--- TEXT SECTION ---
Files
nano-vllm/docs/debugging_guide.md

3.9 KiB

Debugging Guide

This document provides debugging techniques for nano-vLLM, including PyTorch hooks for capturing intermediate tensors.

PyTorch Hooks for Debugging

Hook Positions in Qwen3

decoder_layer
├── input_layernorm (RMSNorm)
├── self_attn (Qwen3Attention)          ← Hook here for attention I/O after o_proj
│   ├── q_proj → q_norm → RoPE
│   ├── k_proj → k_norm → RoPE
│   ├── v_proj
│   ├── attn (Attention)                ← Hook here for Q/K/V tensors
│   │   └── FlashAttention / SDPA
│   └── o_proj
├── post_attention_layernorm (RMSNorm)
└── mlp (Qwen3MLP)
--- DATA UNDER STUDY ---
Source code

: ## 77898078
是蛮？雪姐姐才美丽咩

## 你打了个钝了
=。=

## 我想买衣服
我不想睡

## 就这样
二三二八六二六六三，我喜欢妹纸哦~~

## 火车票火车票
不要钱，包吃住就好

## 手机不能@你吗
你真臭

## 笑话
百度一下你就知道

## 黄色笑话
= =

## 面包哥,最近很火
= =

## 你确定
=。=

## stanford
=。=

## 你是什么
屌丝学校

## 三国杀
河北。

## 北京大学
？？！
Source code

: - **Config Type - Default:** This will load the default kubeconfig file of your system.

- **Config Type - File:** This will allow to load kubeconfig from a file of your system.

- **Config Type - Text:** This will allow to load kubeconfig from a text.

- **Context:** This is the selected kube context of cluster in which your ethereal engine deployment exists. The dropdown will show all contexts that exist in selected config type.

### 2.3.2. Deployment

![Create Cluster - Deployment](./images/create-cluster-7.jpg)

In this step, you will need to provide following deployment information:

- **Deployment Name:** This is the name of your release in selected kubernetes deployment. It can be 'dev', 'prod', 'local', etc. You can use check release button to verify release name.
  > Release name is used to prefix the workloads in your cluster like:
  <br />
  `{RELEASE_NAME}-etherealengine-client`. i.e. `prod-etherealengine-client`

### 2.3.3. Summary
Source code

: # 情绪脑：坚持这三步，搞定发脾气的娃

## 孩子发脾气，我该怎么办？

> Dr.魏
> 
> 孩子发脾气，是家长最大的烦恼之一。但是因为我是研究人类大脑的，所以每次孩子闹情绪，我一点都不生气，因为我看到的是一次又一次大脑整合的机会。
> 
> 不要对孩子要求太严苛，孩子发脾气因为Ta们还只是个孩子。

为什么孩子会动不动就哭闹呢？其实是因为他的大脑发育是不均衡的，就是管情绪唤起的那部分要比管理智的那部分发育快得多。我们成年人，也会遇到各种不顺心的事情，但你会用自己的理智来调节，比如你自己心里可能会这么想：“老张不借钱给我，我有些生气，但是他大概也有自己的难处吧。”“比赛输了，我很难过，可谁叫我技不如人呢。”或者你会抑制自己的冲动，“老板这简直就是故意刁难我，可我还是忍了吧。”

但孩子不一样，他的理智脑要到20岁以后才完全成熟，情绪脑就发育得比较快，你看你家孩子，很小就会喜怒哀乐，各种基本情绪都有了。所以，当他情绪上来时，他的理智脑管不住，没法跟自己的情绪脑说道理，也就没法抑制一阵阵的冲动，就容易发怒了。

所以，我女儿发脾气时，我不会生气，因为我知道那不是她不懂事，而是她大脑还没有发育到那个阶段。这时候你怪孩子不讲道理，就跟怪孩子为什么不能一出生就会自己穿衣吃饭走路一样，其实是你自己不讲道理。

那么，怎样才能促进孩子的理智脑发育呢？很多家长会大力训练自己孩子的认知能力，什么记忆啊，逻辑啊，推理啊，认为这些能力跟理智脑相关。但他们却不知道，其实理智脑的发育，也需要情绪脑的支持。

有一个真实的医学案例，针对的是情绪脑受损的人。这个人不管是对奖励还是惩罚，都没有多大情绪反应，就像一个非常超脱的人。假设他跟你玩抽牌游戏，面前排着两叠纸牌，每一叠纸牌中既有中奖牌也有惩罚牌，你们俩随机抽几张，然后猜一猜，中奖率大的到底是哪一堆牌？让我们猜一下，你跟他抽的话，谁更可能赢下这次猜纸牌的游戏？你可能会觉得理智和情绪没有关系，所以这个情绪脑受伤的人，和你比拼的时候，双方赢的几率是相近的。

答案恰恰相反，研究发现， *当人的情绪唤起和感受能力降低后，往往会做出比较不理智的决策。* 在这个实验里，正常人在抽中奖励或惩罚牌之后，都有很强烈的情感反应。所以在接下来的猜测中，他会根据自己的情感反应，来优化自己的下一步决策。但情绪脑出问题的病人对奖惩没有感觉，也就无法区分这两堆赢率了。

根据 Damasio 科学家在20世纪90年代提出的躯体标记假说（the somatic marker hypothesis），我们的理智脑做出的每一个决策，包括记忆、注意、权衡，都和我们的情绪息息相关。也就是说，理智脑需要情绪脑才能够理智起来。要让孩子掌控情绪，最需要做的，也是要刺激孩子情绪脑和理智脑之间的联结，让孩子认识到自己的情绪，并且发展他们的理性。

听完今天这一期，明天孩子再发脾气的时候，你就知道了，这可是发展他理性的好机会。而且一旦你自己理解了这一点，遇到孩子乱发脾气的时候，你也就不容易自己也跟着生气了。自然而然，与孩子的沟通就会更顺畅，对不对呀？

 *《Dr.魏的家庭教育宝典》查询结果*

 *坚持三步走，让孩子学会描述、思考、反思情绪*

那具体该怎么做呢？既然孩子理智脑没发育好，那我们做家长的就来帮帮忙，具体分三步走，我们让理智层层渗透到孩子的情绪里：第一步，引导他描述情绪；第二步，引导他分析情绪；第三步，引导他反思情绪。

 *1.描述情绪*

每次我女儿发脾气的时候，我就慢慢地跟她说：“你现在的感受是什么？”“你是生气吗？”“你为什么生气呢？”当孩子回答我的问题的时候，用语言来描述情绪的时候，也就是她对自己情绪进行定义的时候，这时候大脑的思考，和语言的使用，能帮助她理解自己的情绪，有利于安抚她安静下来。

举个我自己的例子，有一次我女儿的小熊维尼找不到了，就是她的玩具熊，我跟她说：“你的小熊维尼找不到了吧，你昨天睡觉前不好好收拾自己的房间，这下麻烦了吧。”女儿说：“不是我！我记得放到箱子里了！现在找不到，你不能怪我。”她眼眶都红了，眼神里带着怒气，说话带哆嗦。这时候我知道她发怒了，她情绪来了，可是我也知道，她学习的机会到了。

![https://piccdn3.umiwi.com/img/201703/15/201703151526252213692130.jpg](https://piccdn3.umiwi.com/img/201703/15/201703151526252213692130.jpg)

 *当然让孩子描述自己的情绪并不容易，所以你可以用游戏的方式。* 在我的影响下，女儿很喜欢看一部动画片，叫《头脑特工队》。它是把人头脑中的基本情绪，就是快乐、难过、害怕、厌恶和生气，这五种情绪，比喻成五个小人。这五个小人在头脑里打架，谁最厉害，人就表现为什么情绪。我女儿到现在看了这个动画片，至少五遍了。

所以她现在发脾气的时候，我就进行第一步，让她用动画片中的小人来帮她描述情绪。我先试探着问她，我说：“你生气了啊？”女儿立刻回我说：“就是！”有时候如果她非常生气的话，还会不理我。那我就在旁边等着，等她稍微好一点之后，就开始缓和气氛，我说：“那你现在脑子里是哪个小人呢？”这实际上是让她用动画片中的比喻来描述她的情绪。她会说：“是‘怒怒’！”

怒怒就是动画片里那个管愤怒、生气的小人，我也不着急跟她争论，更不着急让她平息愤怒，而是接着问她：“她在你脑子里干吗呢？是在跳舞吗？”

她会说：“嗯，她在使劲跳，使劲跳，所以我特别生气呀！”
---
→ **WHAT THIS EXERCISE ASKS**:
1) List every component that appears directly under decoder_layer in the debugging guide's hook-position tree, with the type given in parentheses.
2) In the records, quote everything from the line containing "- **Config Type - Text:**" down to the line containing "## 孩子发脾气，我该怎么办？".
The debugging guide and the records come from unrelated sources.

→ **SOLUTIONS PER TASK**:
1)
- input_layernorm (RMSNorm)
- self_attn (Qwen3Attention)
- post_attention_layernorm (RMSNorm)
- mlp (Qwen3MLP)

2)
- **Config Type - Text:** This will allow to load kubeconfig from a text.

- **Context:** This is the selected kube context of cluster in which your ethereal engine deployment exists. The dropdown will show all contexts that exist in selected config type.

### 2.3.2. Deployment

![Create Cluster - Deployment](./images/create-cluster-7.jpg)

In this step, you will need to provide following deployment information:

- **Deployment Name:** This is the name of your release in selected kubernetes deployment. It can be 'dev', 'prod', 'local', etc. You can use check release button to verify release name.
  > Release name is used to prefix the workloads in your cluster like:
  <br />
  `{RELEASE_NAME}-etherealengine-client`. i.e. `prod-etherealengine-client`

### 2.3.3. Summary
Source code

: # 情绪脑：坚持这三步，搞定发脾气的娃

## 孩子发脾气，我该怎么办？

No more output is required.